Add a method to get the current time to the standard libraries

I really don’t have any good arguments here. It’s a gut reaction to “I need to get the current time. Wait, I have to install an external library just to get the current time? That’s crazy!”. Note that I don’t feel like this every time I run into something I need but isn’t in-tree. For example, when I needed a BigInt and I realized it had been removed, my gut reaction was “Well, this is inconvenient, but it makes sense”. Again, that’s a weak argument, but that’s what I was thinking.

To provide some more context, I’m talking to the guy who runs codeforces.com, a popular algorithms competition site, to allow the use of Rust on the website. He agreed and asked me to write some code snippets he could use for benchmarking. Originally I had used Rust’s built in benchmarking features, but he had his own benchmarking system set up so that each language could be compared with the same facilities. So I had to benchmark the old fashioned way, by getting the time before and after the code and subtracting it. At this point I converted the project to cargo, and resent him the code. I honestly felt a bit embarrassed explaining to him why I converted a one file program that I can build with rustc to a multi-file program with a package manager that pulls a dependency and builds the code just to get the current time.
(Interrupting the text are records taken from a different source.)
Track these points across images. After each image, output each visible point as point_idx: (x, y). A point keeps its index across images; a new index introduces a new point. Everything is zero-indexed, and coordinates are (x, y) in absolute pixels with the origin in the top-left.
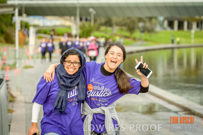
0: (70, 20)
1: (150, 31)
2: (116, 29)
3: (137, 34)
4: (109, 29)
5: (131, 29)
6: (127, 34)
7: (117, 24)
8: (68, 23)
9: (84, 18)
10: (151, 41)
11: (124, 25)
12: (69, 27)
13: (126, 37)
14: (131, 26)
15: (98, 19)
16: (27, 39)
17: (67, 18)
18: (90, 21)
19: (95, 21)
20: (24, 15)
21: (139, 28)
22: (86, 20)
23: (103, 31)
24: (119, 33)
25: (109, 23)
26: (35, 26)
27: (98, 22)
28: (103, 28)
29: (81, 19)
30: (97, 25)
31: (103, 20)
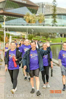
0: (25, 33)
1: (54, 38)
2: (41, 37)
3: (49, 39)
4: (39, 37)
5: (47, 37)
6: (45, 39)
7: (42, 35)
8: (24, 34)
9: (30, 33)
10: (54, 41)
11: (44, 35)
12: (24, 36)
13: (45, 40)
14: (47, 36)
15: (35, 33)
16: (9, 40)
17: (24, 32)
18: (32, 34)
19: (34, 34)
20: (8, 31)
21: (49, 37)
22: (31, 33)
23: (37, 37)
24: (42, 38)
25: (39, 35)
26: (12, 35)
27: (35, 34)
28: (37, 36)
29: (29, 33)
30: (34, 35)
31: (37, 34)
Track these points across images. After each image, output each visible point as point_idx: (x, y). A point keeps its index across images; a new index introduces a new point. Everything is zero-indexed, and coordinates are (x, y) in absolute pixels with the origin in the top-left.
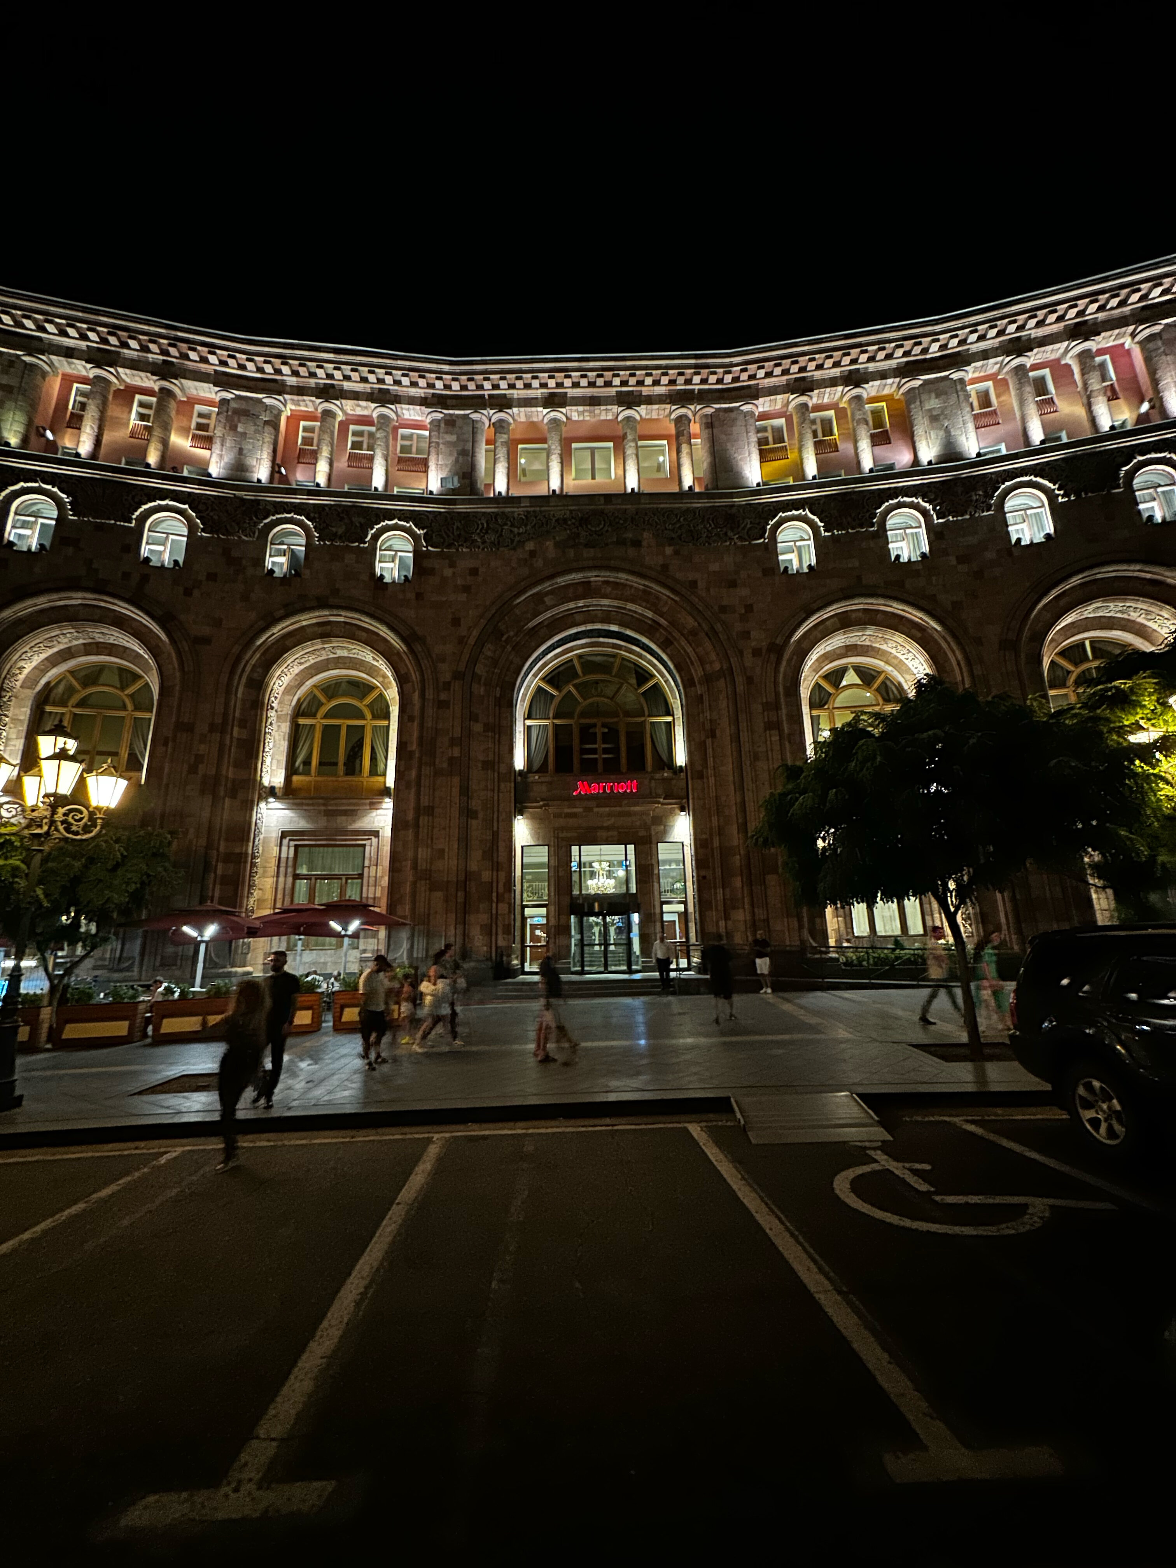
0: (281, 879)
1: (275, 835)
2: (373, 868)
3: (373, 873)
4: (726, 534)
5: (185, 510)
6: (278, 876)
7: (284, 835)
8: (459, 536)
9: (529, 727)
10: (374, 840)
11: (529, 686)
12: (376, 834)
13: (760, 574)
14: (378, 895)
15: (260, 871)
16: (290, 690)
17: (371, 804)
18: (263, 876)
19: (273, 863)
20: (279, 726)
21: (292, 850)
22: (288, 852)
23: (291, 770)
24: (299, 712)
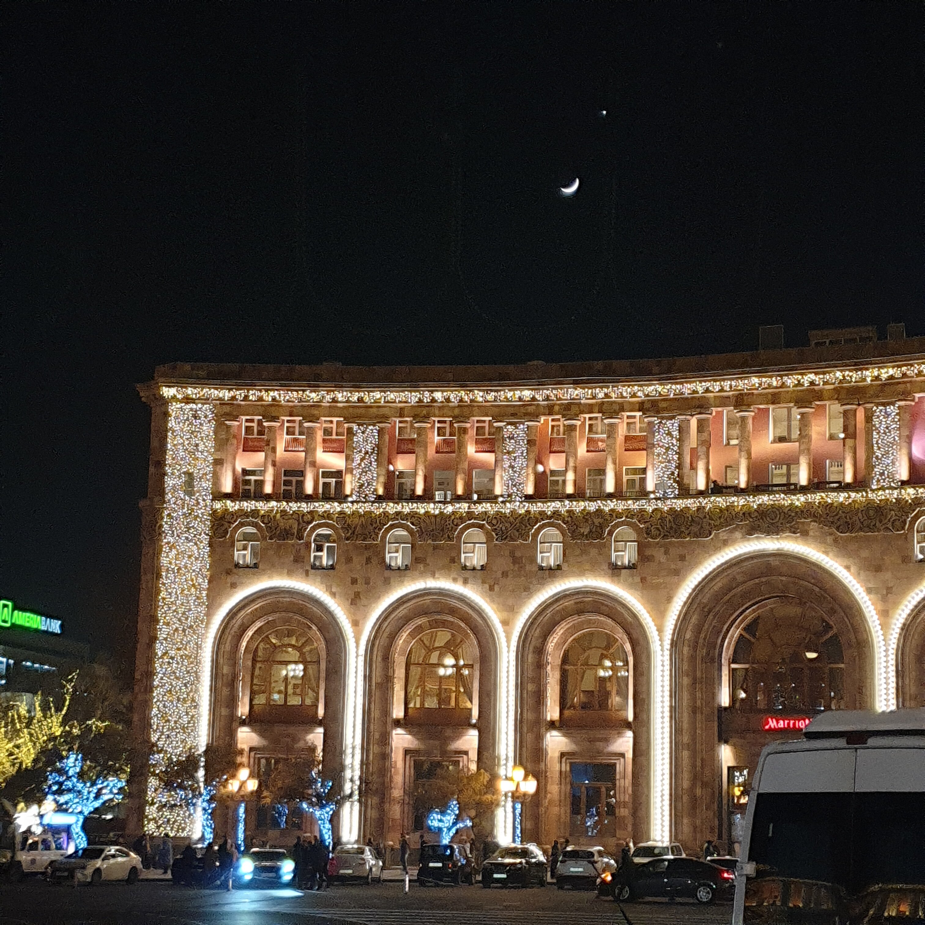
0: (563, 787)
1: (557, 755)
2: (622, 781)
3: (622, 785)
4: (874, 525)
5: (484, 525)
6: (561, 784)
7: (562, 755)
8: (671, 528)
9: (734, 670)
10: (622, 760)
11: (732, 636)
12: (623, 755)
13: (900, 561)
14: (627, 800)
15: (550, 780)
16: (558, 646)
17: (619, 733)
18: (552, 784)
19: (557, 775)
20: (553, 675)
21: (568, 765)
22: (566, 767)
23: (563, 707)
24: (565, 660)
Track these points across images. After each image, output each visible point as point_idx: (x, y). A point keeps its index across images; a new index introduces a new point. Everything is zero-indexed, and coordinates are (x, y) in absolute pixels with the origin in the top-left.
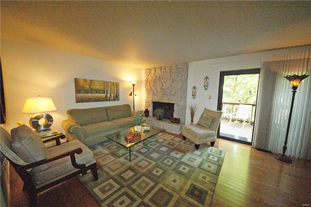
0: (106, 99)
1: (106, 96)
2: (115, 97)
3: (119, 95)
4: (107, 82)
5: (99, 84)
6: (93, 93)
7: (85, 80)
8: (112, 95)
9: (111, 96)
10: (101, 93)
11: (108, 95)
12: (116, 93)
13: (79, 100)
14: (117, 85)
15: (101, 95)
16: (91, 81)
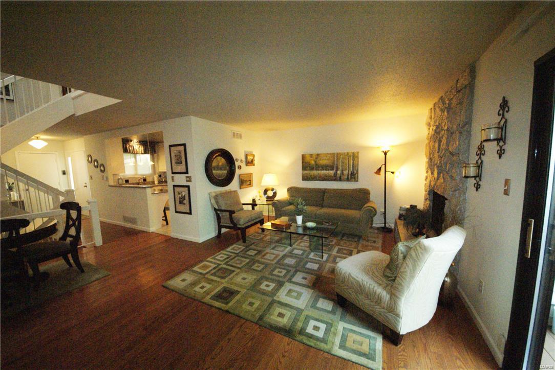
0: (335, 178)
1: (336, 174)
2: (350, 176)
3: (357, 173)
4: (337, 153)
5: (327, 158)
6: (319, 170)
7: (311, 155)
8: (346, 172)
9: (342, 173)
10: (328, 170)
11: (339, 172)
12: (351, 169)
13: (305, 178)
14: (355, 156)
15: (328, 172)
16: (318, 155)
None of the other languages had to do anything like that.

But now that I think about it more, I wouldn’t have been as upset if the process was something like cargo install time, and after that the time crate is installed globally and the original code would be able to use extern crate time without using cargo. This is how things work with Python right now; you can just install libraries and then import them. Maybe getting something like that working is a better solution than bringing the time or chronos crates in-tree.